The Use of Man is a beautifully written and deeply moving novel, filled with stark poetry and immeasurable sadness. It is considered to be one of the greatest books of the 20th century.

The Use of Man begins with a surprising discovery. At the end of World War II, Sredoje Lazukić, a victorious Partisan, returns to his hometown of Novi Sad. When he visits the house he grew up in and meets strangers who nervously show him around, he goes to find Milinko’s mother. Milinko’s girlfriend, Vera, was the daughter of a Jewish bookseller, and her house is now empty and open. To Sredoje’s surprise, he finds the diary of the German tutor that he, Milinko, and Vera all shared, Fräulein, who died on the operating table just before the war. The diary, written in a cheap notebook in Vera’s old room, details Fräulein’s lonely days and is labeled with the caption “Poésie. . . .”

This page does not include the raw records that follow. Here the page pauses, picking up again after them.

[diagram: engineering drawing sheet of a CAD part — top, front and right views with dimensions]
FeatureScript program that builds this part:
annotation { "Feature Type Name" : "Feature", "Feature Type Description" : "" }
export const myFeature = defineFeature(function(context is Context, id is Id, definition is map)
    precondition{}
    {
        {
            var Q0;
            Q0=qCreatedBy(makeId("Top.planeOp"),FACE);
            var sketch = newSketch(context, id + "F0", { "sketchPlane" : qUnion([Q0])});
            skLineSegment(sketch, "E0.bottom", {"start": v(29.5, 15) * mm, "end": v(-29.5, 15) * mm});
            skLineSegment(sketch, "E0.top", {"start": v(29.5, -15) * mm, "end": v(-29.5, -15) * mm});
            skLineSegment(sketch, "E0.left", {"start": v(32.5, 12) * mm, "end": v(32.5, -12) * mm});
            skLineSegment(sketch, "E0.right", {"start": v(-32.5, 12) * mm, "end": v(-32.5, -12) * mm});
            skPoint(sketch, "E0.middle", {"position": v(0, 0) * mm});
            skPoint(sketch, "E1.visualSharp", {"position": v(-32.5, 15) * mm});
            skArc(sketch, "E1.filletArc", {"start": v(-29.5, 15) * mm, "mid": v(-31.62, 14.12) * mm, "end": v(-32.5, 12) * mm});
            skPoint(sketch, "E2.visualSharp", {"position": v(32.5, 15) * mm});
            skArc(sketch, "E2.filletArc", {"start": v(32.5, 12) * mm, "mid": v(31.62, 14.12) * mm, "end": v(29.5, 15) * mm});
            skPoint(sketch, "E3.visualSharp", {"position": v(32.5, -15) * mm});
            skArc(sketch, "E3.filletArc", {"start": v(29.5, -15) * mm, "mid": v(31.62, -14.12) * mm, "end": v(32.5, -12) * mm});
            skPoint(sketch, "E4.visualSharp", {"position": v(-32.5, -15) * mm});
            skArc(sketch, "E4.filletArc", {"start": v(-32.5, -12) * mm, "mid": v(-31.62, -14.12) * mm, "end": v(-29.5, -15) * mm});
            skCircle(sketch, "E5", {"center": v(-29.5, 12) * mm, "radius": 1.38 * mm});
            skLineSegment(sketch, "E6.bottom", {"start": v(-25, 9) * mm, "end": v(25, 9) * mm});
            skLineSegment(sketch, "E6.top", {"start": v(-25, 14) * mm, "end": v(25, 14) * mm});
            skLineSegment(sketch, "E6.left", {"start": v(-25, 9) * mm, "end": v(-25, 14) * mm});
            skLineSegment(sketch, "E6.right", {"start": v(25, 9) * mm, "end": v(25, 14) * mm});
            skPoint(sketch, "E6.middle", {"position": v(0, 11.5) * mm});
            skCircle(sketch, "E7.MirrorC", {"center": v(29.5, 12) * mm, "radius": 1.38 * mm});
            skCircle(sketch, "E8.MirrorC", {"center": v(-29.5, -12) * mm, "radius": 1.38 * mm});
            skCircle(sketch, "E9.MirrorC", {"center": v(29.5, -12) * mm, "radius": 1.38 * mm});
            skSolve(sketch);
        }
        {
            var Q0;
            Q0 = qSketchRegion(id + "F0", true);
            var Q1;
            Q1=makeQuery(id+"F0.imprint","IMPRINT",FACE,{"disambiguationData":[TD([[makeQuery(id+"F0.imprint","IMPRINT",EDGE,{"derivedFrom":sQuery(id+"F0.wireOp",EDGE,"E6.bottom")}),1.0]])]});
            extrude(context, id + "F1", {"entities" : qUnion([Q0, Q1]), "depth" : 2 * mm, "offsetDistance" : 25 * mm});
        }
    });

The diary has survived, as have Sredoje, Vera, and Milinko. But what exactly has survived? A few years earlier, Sredoje, Vera, and Milinko were teenagers trying to understand life. They now know that life can be even crueler than death.

The Use of Man is a beautifully written and deeply moving novel, filled with stark poetry and immeasurable sadness. It is considered to be one of the greatest books of the 20th century.

It is indeed a great novel by a novelist who once said, of his childhood devotion to Proust and Mann, “I read them because they were interesting, not because they were great literature.”